= Rudolf Benesh =

British mathematician

Rudolf Benesh (16 January 1916 - 3 May 1975) was a British mathematician who created the Benesh Movement Notation for dancing.

==Biography==
Rudolf Benesh was son of a Czech father and an Anglo-Italian mother. He worked as a mathematician while his wife Joan was a dancer in Sadler's Wells ballet in the late 1940s. She was having difficulty with her attempts to write and then decipher dance steps. He then devised a dance notation system while at work in the office. He wrote some lines to represent a movement of someone at a desk, then asked someone else to decipher them. The system evolved in the period 1947 to 1955. Dame Ninette de Valois announced that the Royal Opera House would be using the Benesh Movement Notation. In the following year, Rudolf and Joan wrote An Introduction to Benesh Dance Notation.

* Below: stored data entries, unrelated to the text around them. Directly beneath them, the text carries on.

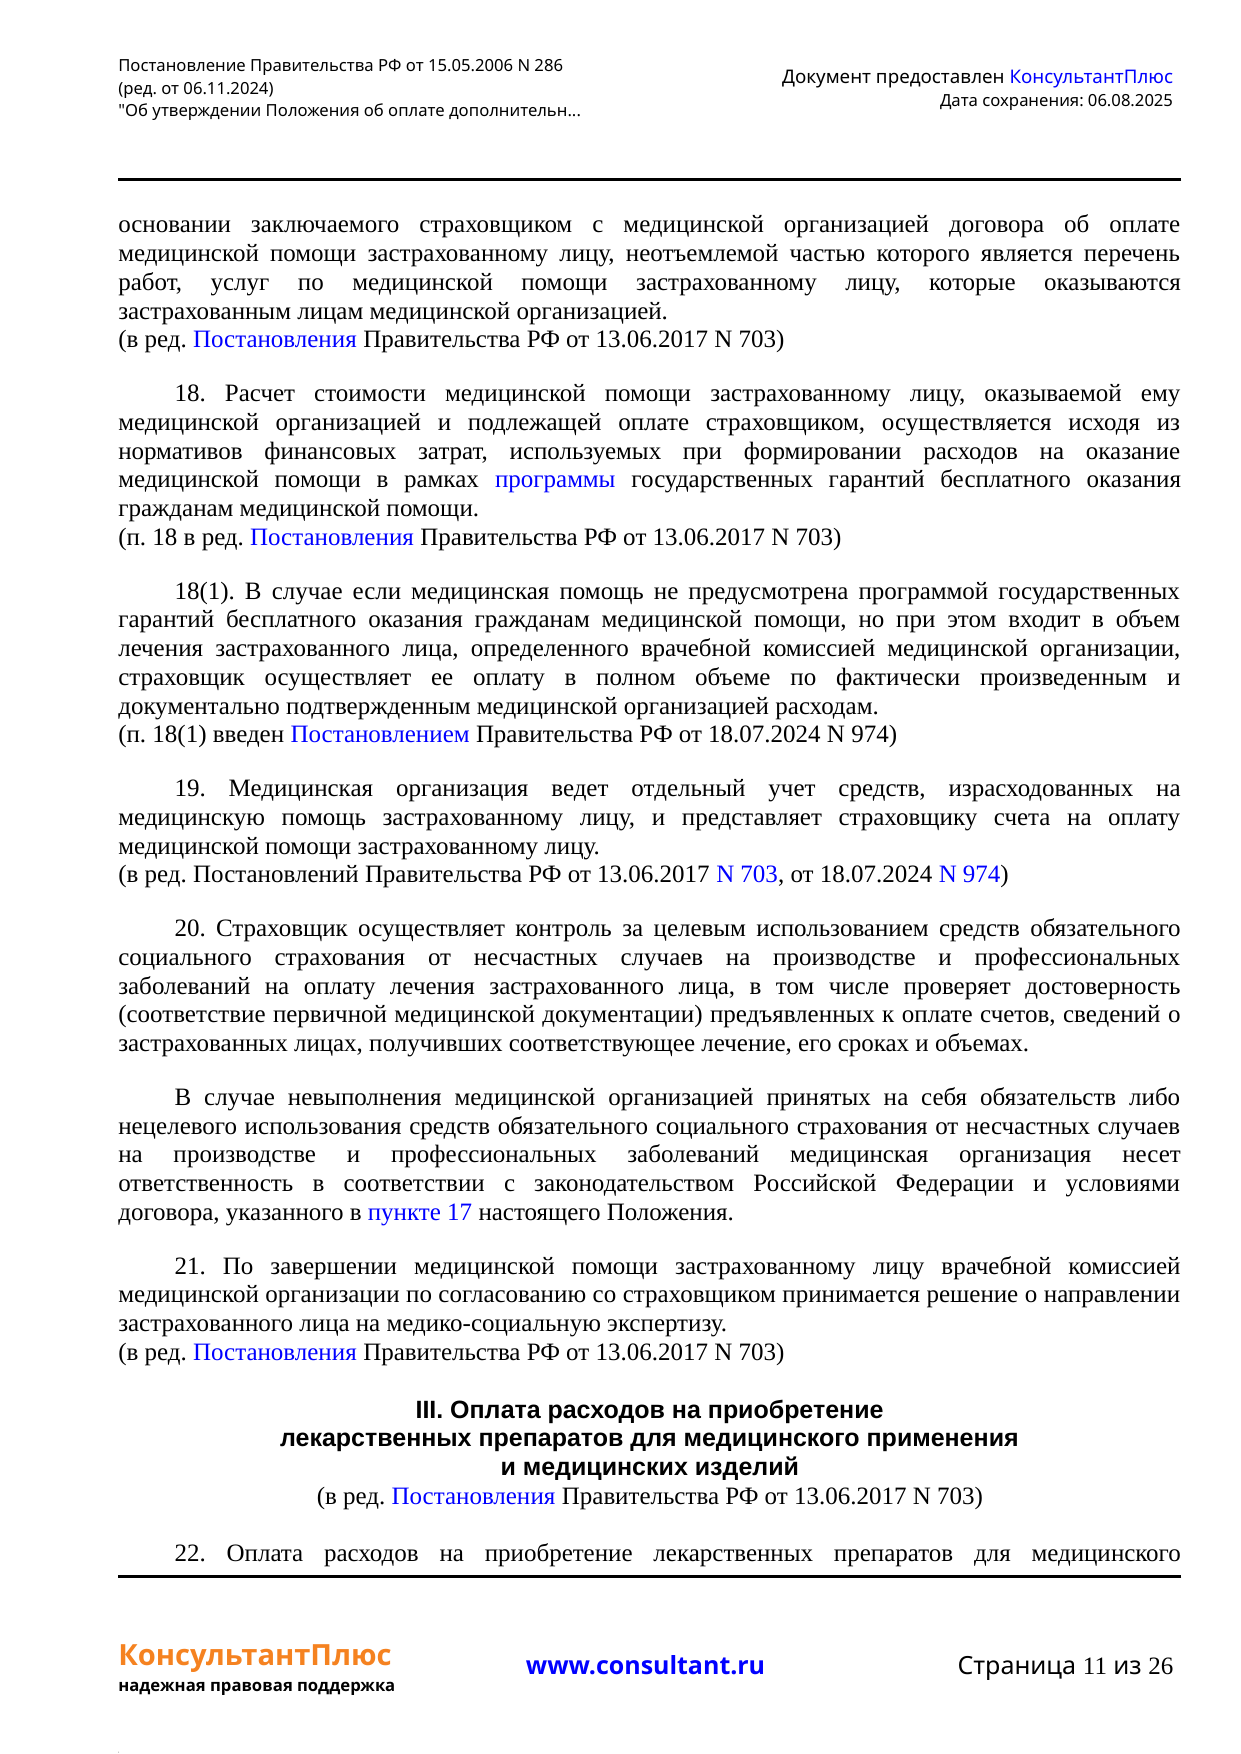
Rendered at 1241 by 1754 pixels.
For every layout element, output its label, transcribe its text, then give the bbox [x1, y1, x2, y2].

text (в ред. Постановления Правительства РФ от 13.06.2017 N 703) [118, 1481, 1181, 1509]
text 21. По завершении медицинской помощи застрахованному лицу врачебной комиссией медицинской организации по согласованию со страховщиком принимается решение о направлении застрахованного лица на медико-социальную экспертизу. [118, 1251, 1181, 1337]
text (п. 18(1) введен Постановлением Правительства РФ от 18.07.2024 N 974) [118, 719, 1181, 748]
text (п. 18 в ред. Постановления Правительства РФ от 13.06.2017 N 703) [118, 522, 1181, 551]
text (в ред. Постановления Правительства РФ от 13.06.2017 N 703) [118, 1337, 1181, 1366]
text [118, 1538, 1181, 1567]
text (в ред. Постановлений Правительства РФ от 13.06.2017 N 703, от 18.07.2024 N 974) [118, 859, 1181, 888]
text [118, 209, 1181, 324]
text 18. Расчет стоимости медицинской помощи застрахованному лицу, оказываемой ему медицинской организацией и подлежащей оплате страховщиком, осуществляется исходя из нормативов финансовых затрат, используемых при формировании расходов на оказание медицинской помощи в рамках программы государственных гарантий бесплатного оказания гражданам медицинской помощи. [118, 378, 1181, 522]
title и медицинских изделий [118, 1452, 1181, 1481]
title III. Оплата расходов на приобретение [118, 1394, 1181, 1423]
text В случае невыполнения медицинской организацией принятых на себя обязательств либо нецелевого использования средств обязательного социального страхования от несчастных случаев на производстве и профессиональных заболеваний медицинская организация несет ответственность в соответствии с законодательством Российской Федерации и условиями договора, указанного в пункте 17 настоящего Положения. [118, 1082, 1181, 1226]
title лекарственных препаратов для медицинского применения [118, 1423, 1181, 1452]
text 20. Страховщик осуществляет контроль за целевым использованием средств обязательного социального страхования от несчастных случаев на производстве и профессиональных заболеваний на оплату лечения застрахованного лица, в том числе проверяет достоверность (соответствие первичной медицинской документации) предъявленных к оплате счетов, сведений о застрахованных лицах, получивших соответствующее лечение, его сроках и объемах. [118, 913, 1181, 1057]
text (в ред. Постановления Правительства РФ от 13.06.2017 N 703) [118, 324, 1181, 353]
text 19. Медицинская организация ведет отдельный учет средств, израсходованных на медицинскую помощь застрахованному лицу, и представляет страховщику счета на оплату медицинской помощи застрахованному лицу. [118, 773, 1181, 859]
text 18(1). В случае если медицинская помощь не предусмотрена программой государственных гарантий бесплатного оказания гражданам медицинской помощи, но при этом входит в объем лечения застрахованного лица, определенного врачебной комиссией медицинской организации, страховщик осуществляет ее оплату в полном объеме по фактически произведенным и документально подтвержденным медицинской организацией расходам. [118, 576, 1181, 719]
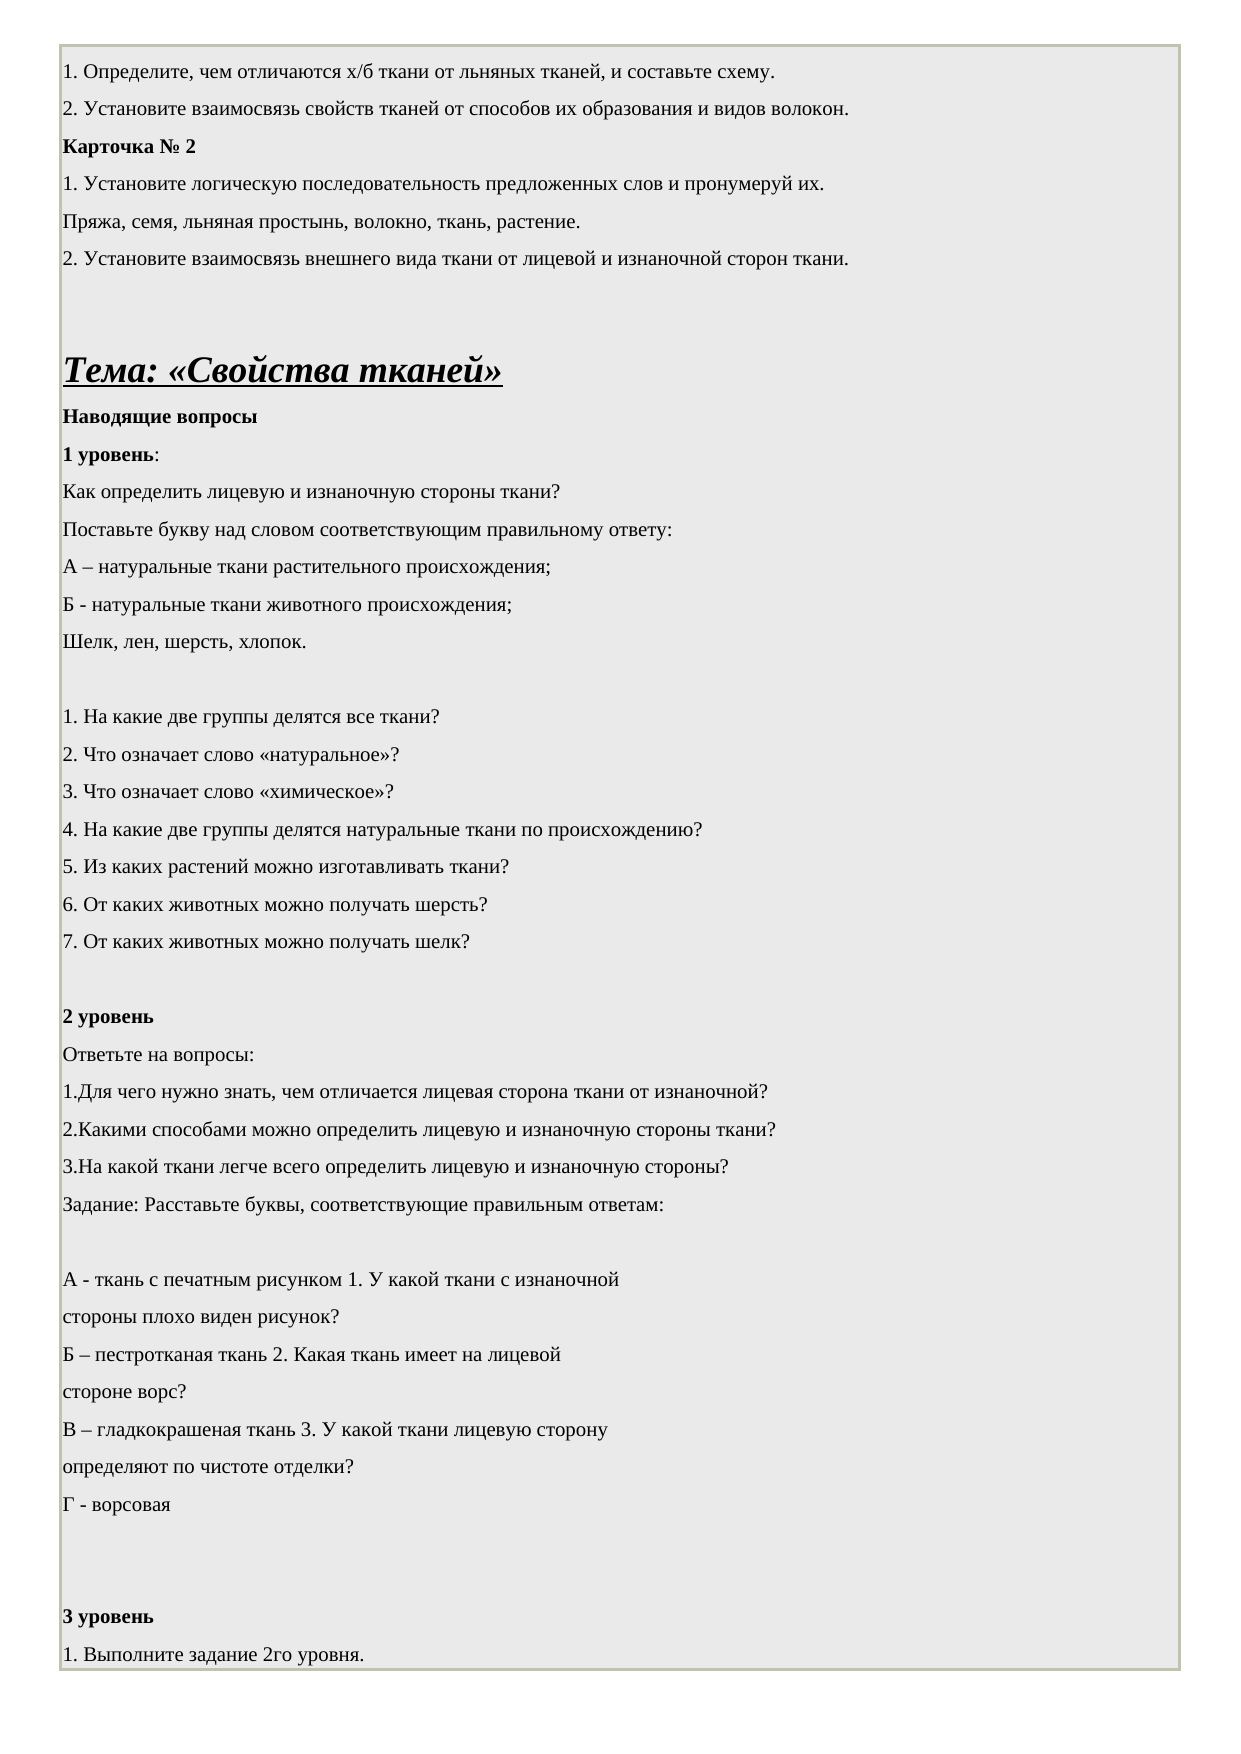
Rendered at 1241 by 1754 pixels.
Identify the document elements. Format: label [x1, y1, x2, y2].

table_header [59, 44, 1181, 1671]
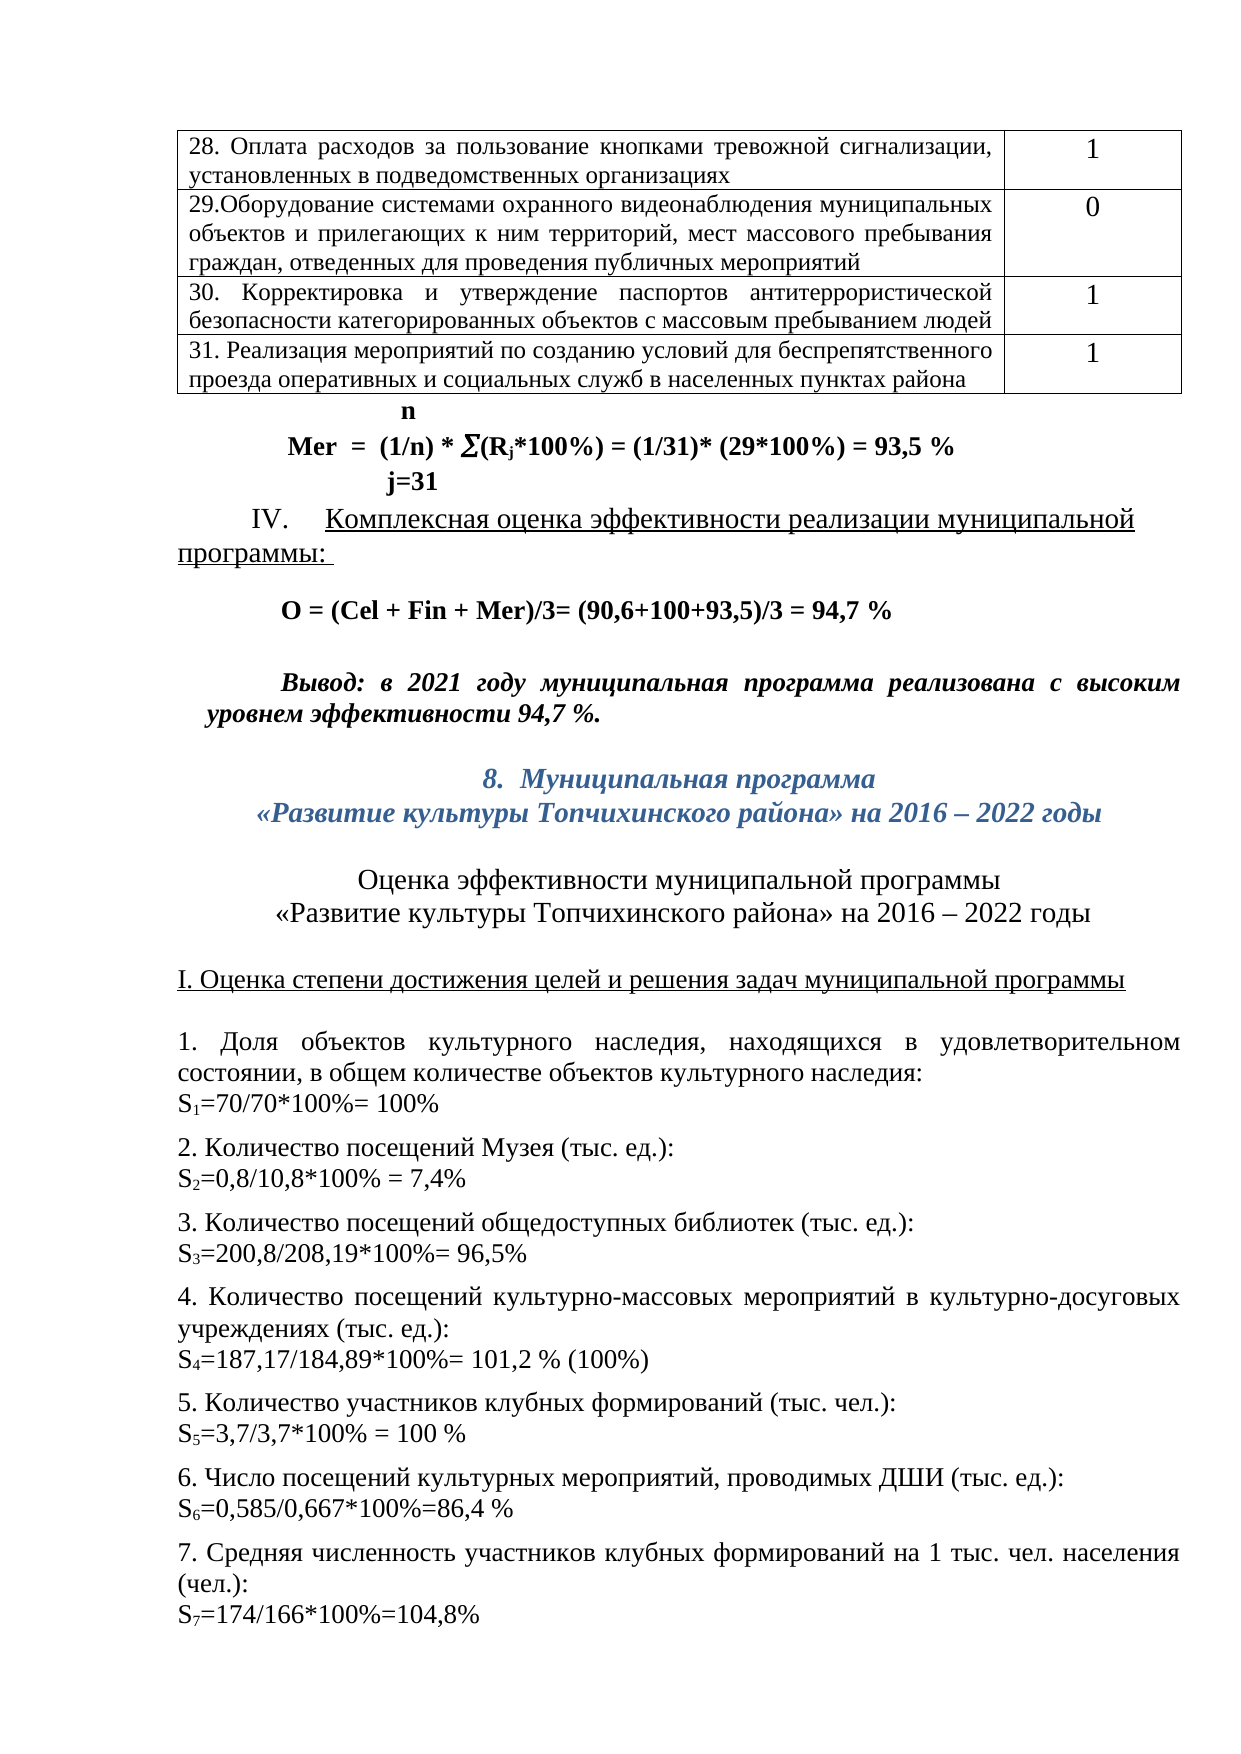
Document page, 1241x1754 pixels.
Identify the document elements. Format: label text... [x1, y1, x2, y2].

table_cell 1 [1005, 131, 1181, 188]
text S1=70/70*100%= 100% [177, 1087, 1181, 1118]
text 3. Количество посещений общедоступных библиотек (тыс. ед.): [177, 1206, 1181, 1237]
text 2. Количество посещений Музея (тыс. ед.): [177, 1131, 1181, 1162]
text 1. Доля объектов культурного наследия, находящихся в удовлетворительном состоянии, в общем количестве объектов культурного наследия: [177, 1025, 1181, 1087]
text 6. Число посещений культурных мероприятий, проводимых ДШИ (тыс. ед.): [177, 1461, 1181, 1492]
text S4=187,17/184,89*100%= 101,2 % (100%) [177, 1343, 1181, 1374]
text S5=3,7/3,7*100% = 100 % [177, 1418, 1181, 1449]
text 7. Средняя численность участников клубных формирований на 1 тыс. чел. населения (чел.): [177, 1536, 1181, 1598]
text I. Оценка степени достижения целей и решения задач муниципальной программы [177, 963, 1181, 994]
text S2=0,8/10,8*100% = 7,4% [177, 1162, 1181, 1193]
text Вывод: в 2021 году муниципальная программа реализована с высоким уровнем эффективности 94,7 %. [207, 666, 1181, 728]
list Комплексная оценка эффективности реализации муниципальной [177, 501, 1181, 535]
text 4. Количество посещений культурно-массовых мероприятий в культурно-досуговых учреждениях (тыс. ед.): [177, 1281, 1181, 1343]
text S7=174/166*100%=104,8% [177, 1598, 1181, 1629]
text «Развитие культуры Топчихинского района» на 2016 – 2022 годы [177, 896, 1181, 929]
list Оценка эффективности муниципальной программы [177, 862, 1181, 896]
text S6=0,585/0,667*100%=86,4 % [177, 1492, 1181, 1523]
table_cell 1 [1005, 335, 1181, 393]
table_cell 1 [1005, 277, 1181, 334]
text 5. Количество участников клубных формирований (тыс. чел.): [177, 1386, 1181, 1418]
text S3=200,8/208,19*100%= 96,5% [177, 1237, 1181, 1268]
table_cell 28. Оплата расходов за пользование кнопками тревожной сигнализации, установленных в подведомственных организациях [178, 131, 1004, 188]
table_cell 0 [1005, 190, 1181, 276]
text Mer = (1/n) * (Rj*100%) = (1/31)* (29*100%) = 93,5 % [207, 429, 1181, 461]
text n [177, 394, 1181, 425]
text программы: [177, 535, 1181, 568]
text j=31 [177, 466, 1181, 497]
list Муниципальная программа [177, 761, 1181, 795]
table_cell 30. Корректировка и утверждение паспортов антитеррористической безопасности категорированных объектов с массовым пребыванием людей [178, 277, 1004, 334]
table_cell 31. Реализация мероприятий по созданию условий для беспрепятственного проезда оперативных и социальных служб в населенных пунктах района [178, 335, 1004, 393]
text «Развитие культуры Топчихинского района» на 2016 – 2022 годы [177, 795, 1181, 828]
text O = (Cel + Fin + Mer)/3= (90,6+100+93,5)/3 = 94,7 % [207, 594, 1181, 625]
table_cell 29.Оборудование системами охранного видеонаблюдения муниципальных объектов и прилегающих к ним территорий, мест массового пребывания граждан, отведенных для проведения публичных мероприятий [178, 190, 1004, 276]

In 1957 the first dance notated with the system was Stravinsky's Petroushka. Faith Worth was the first professional Benesh notator. In 1962 the Benesh Institute of Choreology was established. In 1968 some dances of the Australian Aboriginal dancers of Northern Territory were notated by a group of anthropology students. Joan and Rudolf also wrote Reading Dance: The Birth of Choreology. The Royal Academy of Dance, in conjunction with the University of Surrey, produced software in the 1990s for inputting the notation and printing it out.